WORK TO BE COMPLETED: Go through the following data and transcribe exactly the stretch of lines from the one holding "als 16 Jahre. Bisher wurden im Kanton" to the one holding "ohne Internetzugang und Mobiltelefon", both included.
⟨
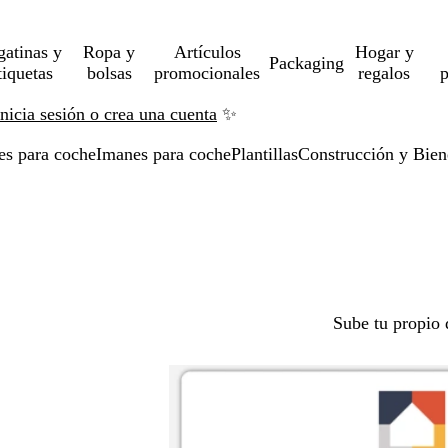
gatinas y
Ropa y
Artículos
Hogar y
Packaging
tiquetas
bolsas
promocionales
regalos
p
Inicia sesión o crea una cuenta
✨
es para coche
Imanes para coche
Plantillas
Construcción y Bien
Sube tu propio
⟩
⟨
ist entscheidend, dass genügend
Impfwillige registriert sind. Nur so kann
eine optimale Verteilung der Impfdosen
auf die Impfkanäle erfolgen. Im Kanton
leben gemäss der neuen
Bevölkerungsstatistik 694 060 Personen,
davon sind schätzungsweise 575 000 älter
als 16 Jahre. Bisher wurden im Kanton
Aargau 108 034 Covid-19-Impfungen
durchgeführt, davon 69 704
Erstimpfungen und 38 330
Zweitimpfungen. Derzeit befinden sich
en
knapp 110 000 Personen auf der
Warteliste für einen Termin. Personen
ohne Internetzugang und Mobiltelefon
⟩
WRITTEN ANSWER:
als 16 Jahre. Bisher wurden im Kanton
Aargau 108 034 Covid-19-Impfungen
durchgeführt, davon 69 704
Erstimpfungen und 38 330
Zweitimpfungen. Derzeit befinden sich
en
knapp 110 000 Personen auf der
Warteliste für einen Termin. Personen
ohne Internetzugang und Mobiltelefon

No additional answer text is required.